Dataset entries:
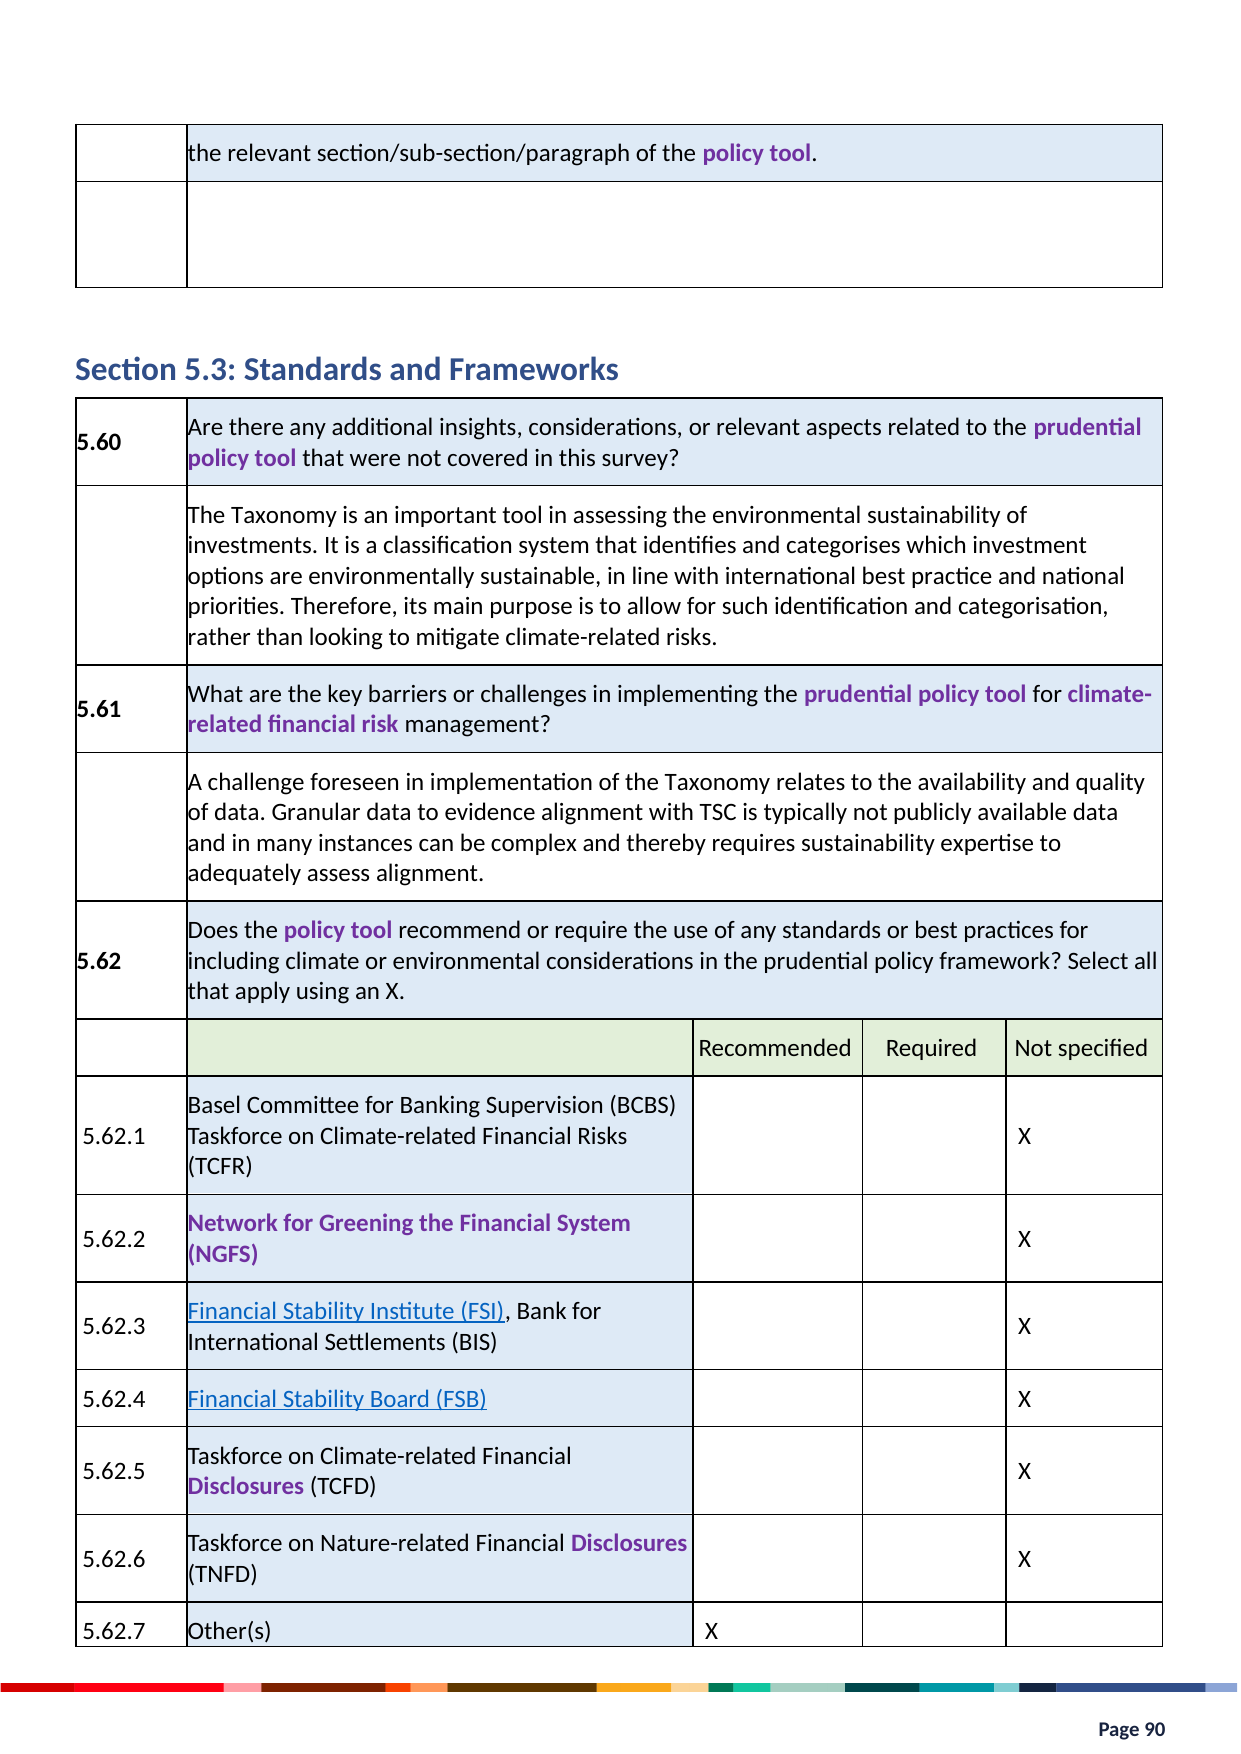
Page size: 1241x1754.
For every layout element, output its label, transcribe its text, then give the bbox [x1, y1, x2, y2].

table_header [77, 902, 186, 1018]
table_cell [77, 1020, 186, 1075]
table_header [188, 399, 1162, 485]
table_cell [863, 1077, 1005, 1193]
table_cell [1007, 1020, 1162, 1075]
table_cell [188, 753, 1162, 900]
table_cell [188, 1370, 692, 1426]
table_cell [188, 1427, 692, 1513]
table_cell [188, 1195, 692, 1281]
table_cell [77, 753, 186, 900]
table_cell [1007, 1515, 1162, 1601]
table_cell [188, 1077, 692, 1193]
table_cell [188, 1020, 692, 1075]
subtitle Section 5.3: Standards and Frameworks [75, 348, 1165, 389]
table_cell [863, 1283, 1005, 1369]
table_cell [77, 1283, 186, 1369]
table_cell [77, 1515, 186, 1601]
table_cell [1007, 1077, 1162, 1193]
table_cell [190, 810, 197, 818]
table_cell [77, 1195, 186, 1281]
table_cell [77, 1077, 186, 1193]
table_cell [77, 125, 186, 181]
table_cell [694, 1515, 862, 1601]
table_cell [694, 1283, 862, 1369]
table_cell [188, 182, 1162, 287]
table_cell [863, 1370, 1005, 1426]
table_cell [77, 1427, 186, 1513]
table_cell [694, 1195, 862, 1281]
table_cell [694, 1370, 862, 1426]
picture [0, 1683, 1236, 1692]
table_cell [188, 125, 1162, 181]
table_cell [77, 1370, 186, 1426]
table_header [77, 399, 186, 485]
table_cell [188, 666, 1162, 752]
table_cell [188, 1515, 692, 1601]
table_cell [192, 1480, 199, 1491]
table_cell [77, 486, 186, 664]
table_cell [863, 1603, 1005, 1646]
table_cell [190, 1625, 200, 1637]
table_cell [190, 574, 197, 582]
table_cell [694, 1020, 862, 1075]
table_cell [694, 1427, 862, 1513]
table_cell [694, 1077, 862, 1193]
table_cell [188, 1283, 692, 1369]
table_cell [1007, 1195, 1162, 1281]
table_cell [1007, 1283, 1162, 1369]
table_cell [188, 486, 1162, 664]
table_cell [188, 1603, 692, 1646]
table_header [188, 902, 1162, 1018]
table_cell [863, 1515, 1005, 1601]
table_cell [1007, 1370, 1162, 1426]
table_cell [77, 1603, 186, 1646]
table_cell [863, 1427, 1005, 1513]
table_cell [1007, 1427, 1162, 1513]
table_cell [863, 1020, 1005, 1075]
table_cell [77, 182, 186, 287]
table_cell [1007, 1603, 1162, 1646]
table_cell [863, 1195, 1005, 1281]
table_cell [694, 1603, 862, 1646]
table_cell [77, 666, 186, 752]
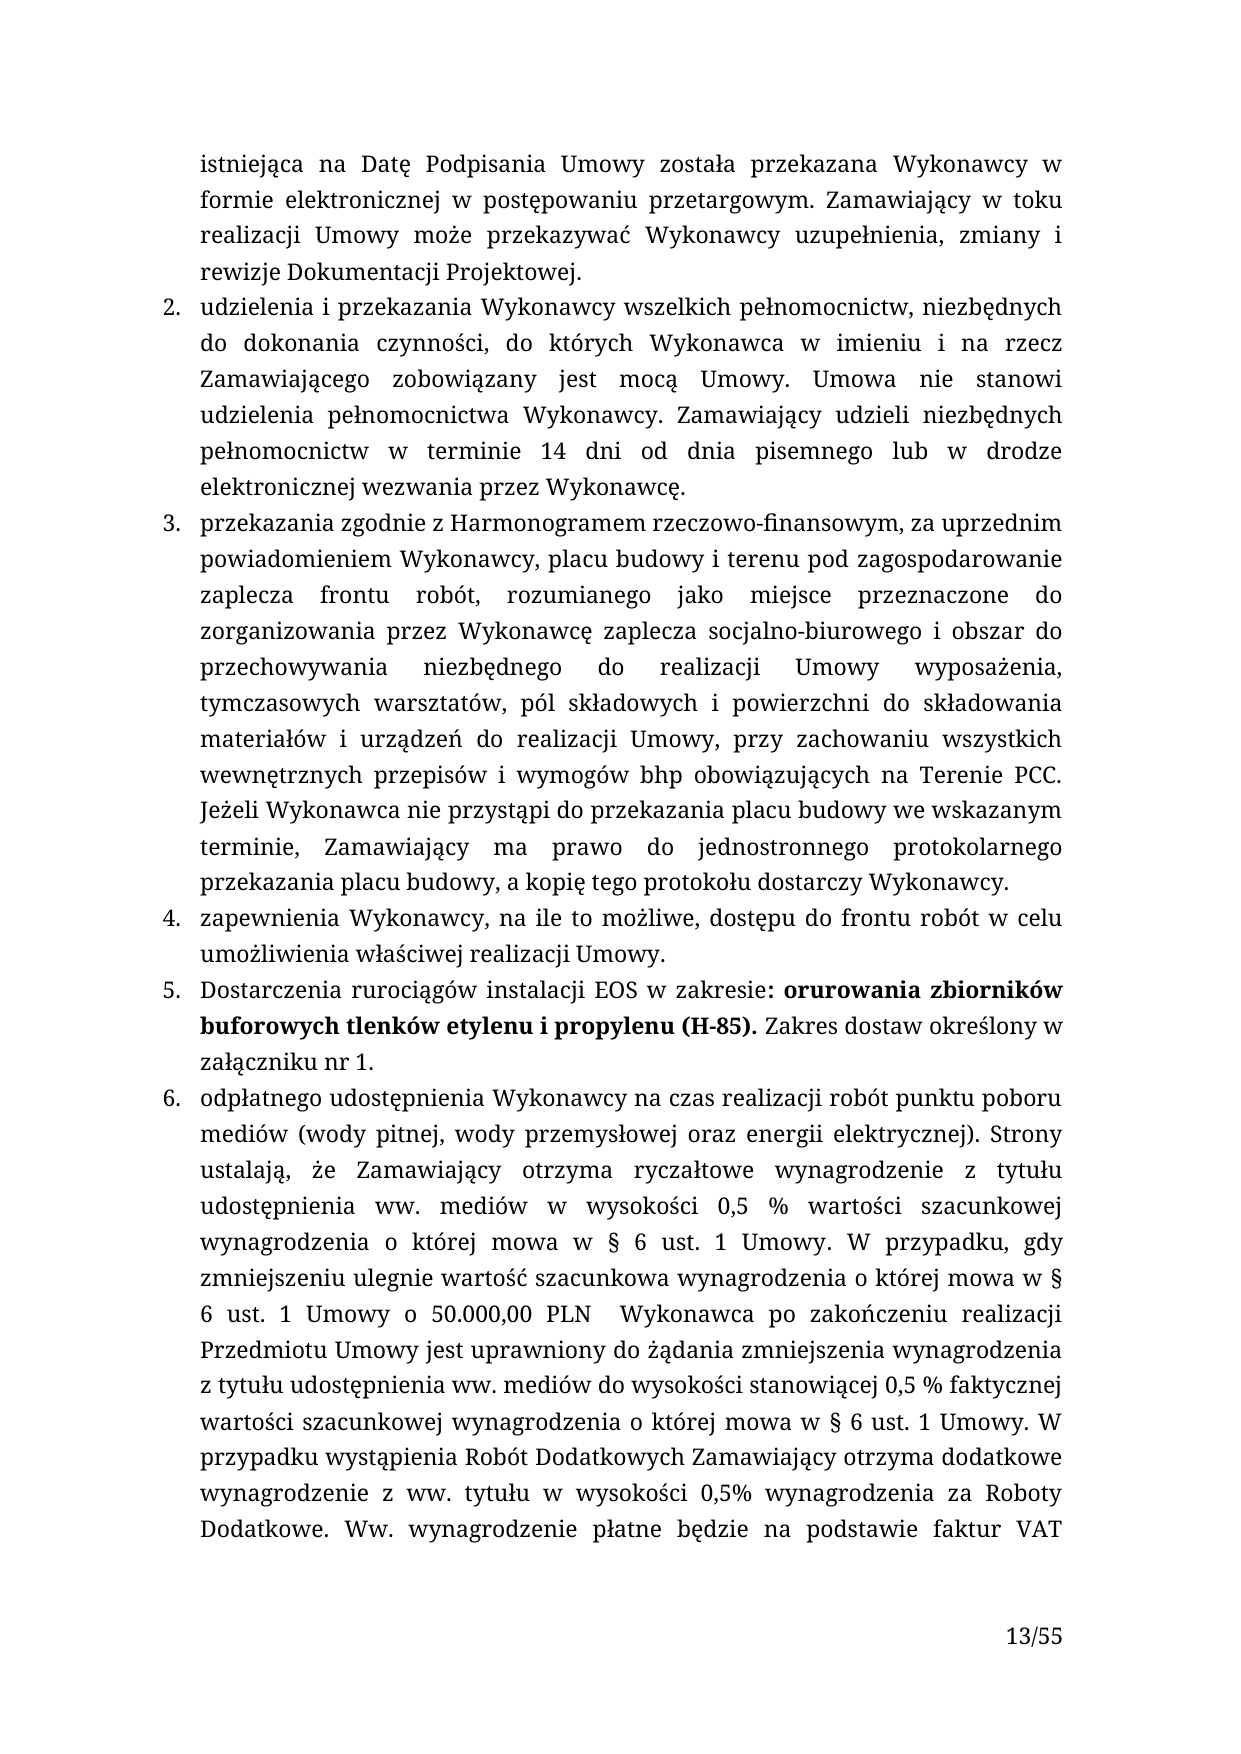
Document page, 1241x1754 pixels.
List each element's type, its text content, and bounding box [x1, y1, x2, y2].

list udzielenia i przekazania Wykonawcy wszelkich pełnomocnictw, niezbędnych do dokonania czynności, do których Wykonawca w imieniu i na rzecz Zamawiającego zobowiązany jest mocą Umowy. Umowa nie stanowi udzielenia pełnomocnictwa Wykonawcy. Zamawiający udzieli niezbędnych pełnomocnictw w terminie 14 dni od dnia pisemnego lub w drodze elektronicznej wezwania przez Wykonawcę. [162, 291, 1063, 502]
list przekazania zgodnie z Harmonogramem rzeczowo-finansowym, za uprzednim powiadomieniem Wykonawcy, placu budowy i terenu pod zagospodarowanie zaplecza frontu robót, rozumianego jako miejsce przeznaczone do zorganizowania przez Wykonawcę zaplecza socjalno-biurowego i obszar do przechowywania niezbędnego do realizacji Umowy wyposażenia, tymczasowych warsztatów, pól składowych i powierzchni do składowania materiałów i urządzeń do realizacji Umowy, przy zachowaniu wszystkich wewnętrznych przepisów i wymogów bhp obowiązujących na Terenie PCC. Jeżeli Wykonawca nie przystąpi do przekazania placu budowy we wskazanym terminie, Zamawiający ma prawo do jednostronnego protokolarnego przekazania placu budowy, a kopię tego protokołu dostarczy Wykonawcy. [162, 507, 1063, 898]
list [162, 148, 1063, 287]
list Dostarczenia rurociągów instalacji EOS w zakresie: orurowania zbiorników buforowych tlenków etylenu i propylenu (H-85). Zakres dostaw określony w załączniku nr 1. [162, 974, 1063, 1077]
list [162, 1082, 1063, 1544]
list zapewnienia Wykonawcy, na ile to możliwe, dostępu do frontu robót w celu umożliwienia właściwej realizacji Umowy. [162, 902, 1063, 969]
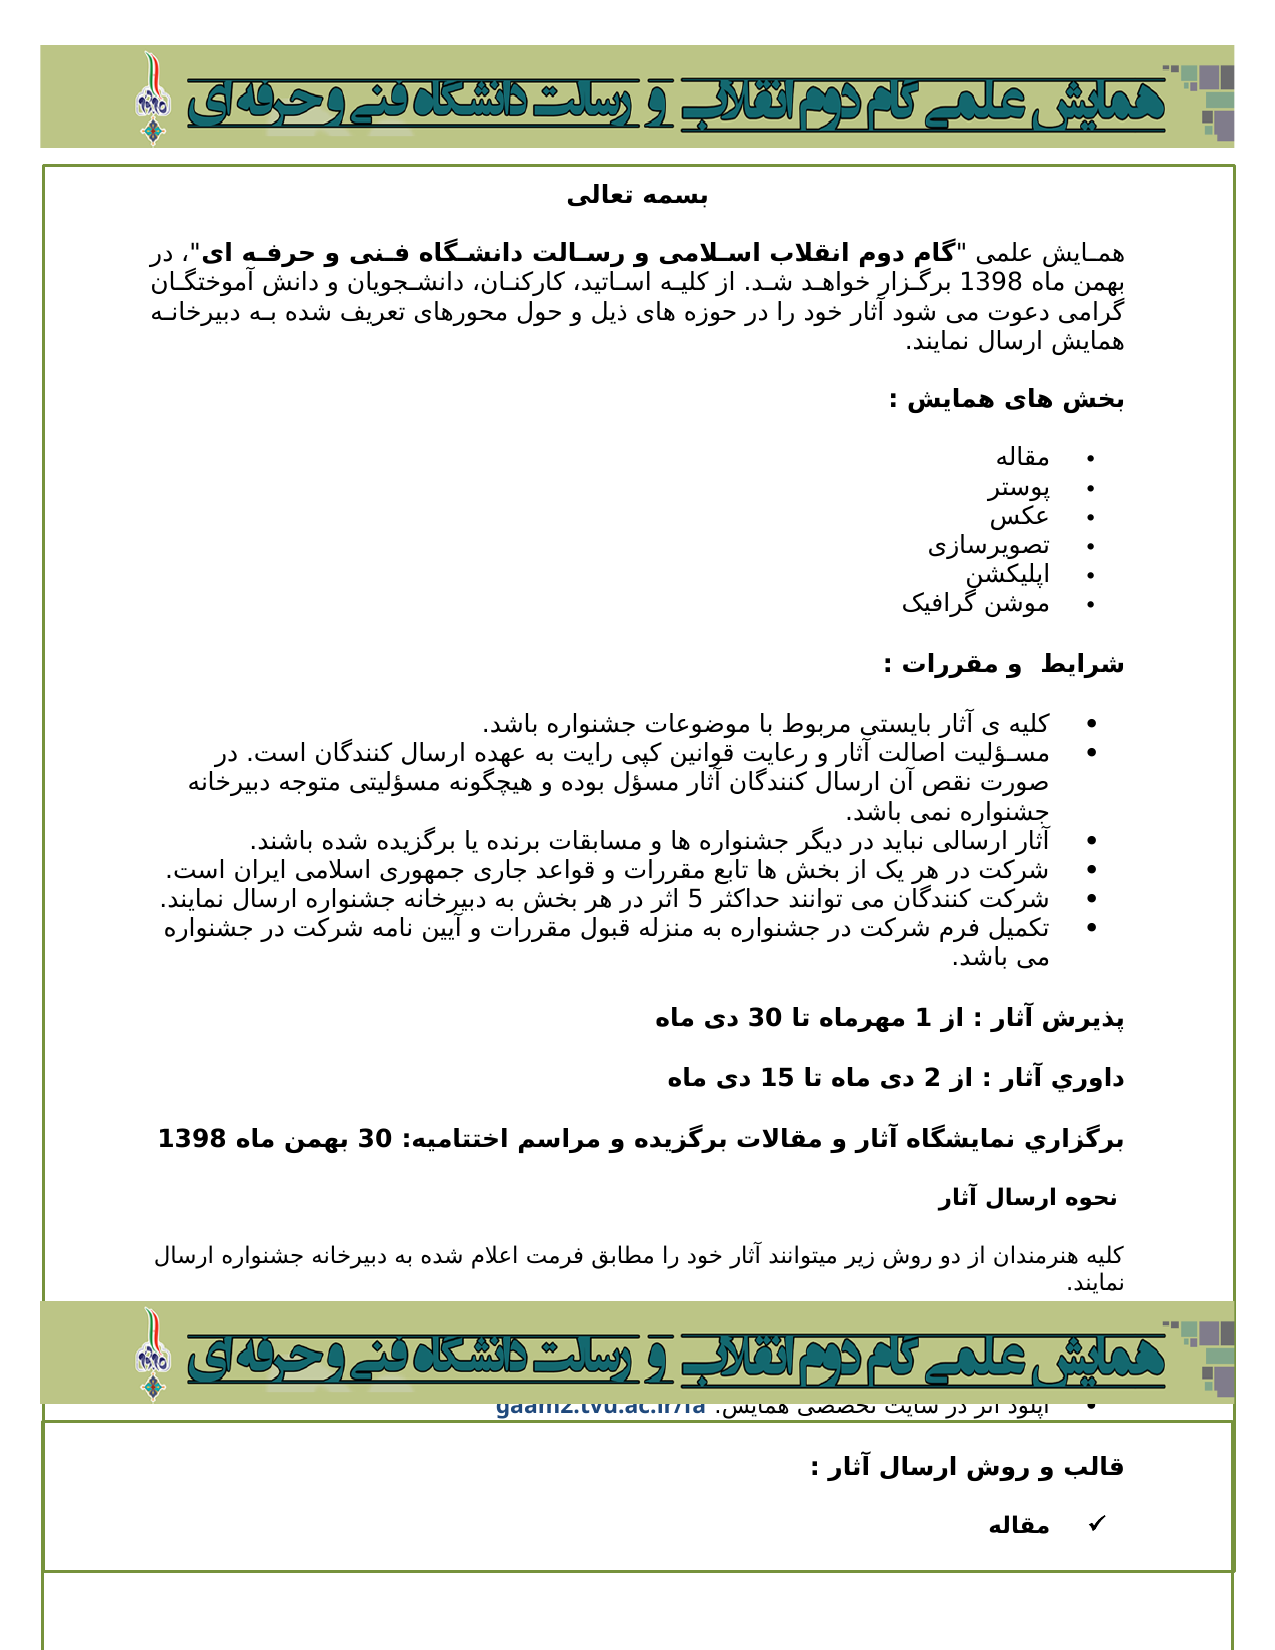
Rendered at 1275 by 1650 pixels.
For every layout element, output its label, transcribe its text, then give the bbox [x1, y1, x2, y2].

- REQUIREMENT
Only an exact, picture-free copy of the entries counts as the answer.

- PROBLEM SOLUTION
Page size: 1241x1754.
For every layout element, output its label, transcribe its text, then give the bbox [x1, y1, x2, y2].

table_header [77, 902, 186, 1018]
table_cell [77, 1020, 186, 1075]
table_header [188, 399, 1162, 485]
table_cell [863, 1077, 1005, 1193]
table_cell [1007, 1020, 1162, 1075]
table_cell [188, 753, 1162, 900]
table_cell [188, 1370, 692, 1426]
table_cell [188, 1427, 692, 1513]
table_cell [188, 1195, 692, 1281]
table_cell [77, 753, 186, 900]
table_cell [1007, 1515, 1162, 1601]
table_cell [188, 1077, 692, 1193]
table_cell [188, 1020, 692, 1075]
subtitle Section 5.3: Standards and Frameworks [75, 348, 1165, 389]
table_cell [863, 1283, 1005, 1369]
table_cell [77, 1283, 186, 1369]
table_cell [77, 1515, 186, 1601]
table_cell [1007, 1077, 1162, 1193]
table_cell [190, 810, 197, 818]
table_cell [77, 1195, 186, 1281]
table_cell [77, 1077, 186, 1193]
table_cell [77, 125, 186, 181]
table_cell [694, 1515, 862, 1601]
table_cell [694, 1283, 862, 1369]
table_cell [188, 182, 1162, 287]
table_cell [863, 1370, 1005, 1426]
table_cell [77, 1427, 186, 1513]
table_cell [694, 1195, 862, 1281]
table_cell [694, 1370, 862, 1426]
picture [0, 1683, 1236, 1692]
table_cell [188, 125, 1162, 181]
table_cell [77, 1370, 186, 1426]
table_header [77, 399, 186, 485]
table_cell [188, 666, 1162, 752]
table_cell [188, 1515, 692, 1601]
table_cell [192, 1480, 199, 1491]
table_cell [77, 486, 186, 664]
table_cell [863, 1603, 1005, 1646]
table_cell [190, 1625, 200, 1637]
table_cell [190, 574, 197, 582]
table_cell [694, 1020, 862, 1075]
table_cell [694, 1427, 862, 1513]
table_cell [694, 1077, 862, 1193]
table_cell [188, 1283, 692, 1369]
table_cell [1007, 1195, 1162, 1281]
table_cell [1007, 1283, 1162, 1369]
table_cell [188, 486, 1162, 664]
table_cell [188, 1603, 692, 1646]
table_header [188, 902, 1162, 1018]
table_cell [863, 1515, 1005, 1601]
table_cell [1007, 1370, 1162, 1426]
table_cell [77, 1603, 186, 1646]
table_cell [863, 1427, 1005, 1513]
table_cell [1007, 1427, 1162, 1513]
table_cell [863, 1020, 1005, 1075]
table_cell [77, 182, 186, 287]
table_cell [1007, 1603, 1162, 1646]
table_cell [863, 1195, 1005, 1281]
table_cell [694, 1603, 862, 1646]
table_cell [77, 666, 186, 752]
Document page, 1241x1754 pixels.
List each element's type, its text content, and bounding box [x1, y1, x2, y2].

list udzielenia i przekazania Wykonawcy wszelkich pełnomocnictw, niezbędnych do dokonania czynności, do których Wykonawca w imieniu i na rzecz Zamawiającego zobowiązany jest mocą Umowy. Umowa nie stanowi udzielenia pełnomocnictwa Wykonawcy. Zamawiający udzieli niezbędnych pełnomocnictw w terminie 14 dni od dnia pisemnego lub w drodze elektronicznej wezwania przez Wykonawcę. [162, 291, 1063, 502]
list przekazania zgodnie z Harmonogramem rzeczowo-finansowym, za uprzednim powiadomieniem Wykonawcy, placu budowy i terenu pod zagospodarowanie zaplecza frontu robót, rozumianego jako miejsce przeznaczone do zorganizowania przez Wykonawcę zaplecza socjalno-biurowego i obszar do przechowywania niezbędnego do realizacji Umowy wyposażenia, tymczasowych warsztatów, pól składowych i powierzchni do składowania materiałów i urządzeń do realizacji Umowy, przy zachowaniu wszystkich wewnętrznych przepisów i wymogów bhp obowiązujących na Terenie PCC. Jeżeli Wykonawca nie przystąpi do przekazania placu budowy we wskazanym terminie, Zamawiający ma prawo do jednostronnego protokolarnego przekazania placu budowy, a kopię tego protokołu dostarczy Wykonawcy. [162, 507, 1063, 898]
list [162, 148, 1063, 287]
list Dostarczenia rurociągów instalacji EOS w zakresie: orurowania zbiorników buforowych tlenków etylenu i propylenu (H-85). Zakres dostaw określony w załączniku nr 1. [162, 974, 1063, 1077]
list [162, 1082, 1063, 1544]
list zapewnienia Wykonawcy, na ile to możliwe, dostępu do frontu robót w celu umożliwienia właściwej realizacji Umowy. [162, 902, 1063, 969]
Rendered at 1275 by 1650 pixels.
For every layout element, output its label, transcribe its text, then give the bbox [x1, y1, x2, y2].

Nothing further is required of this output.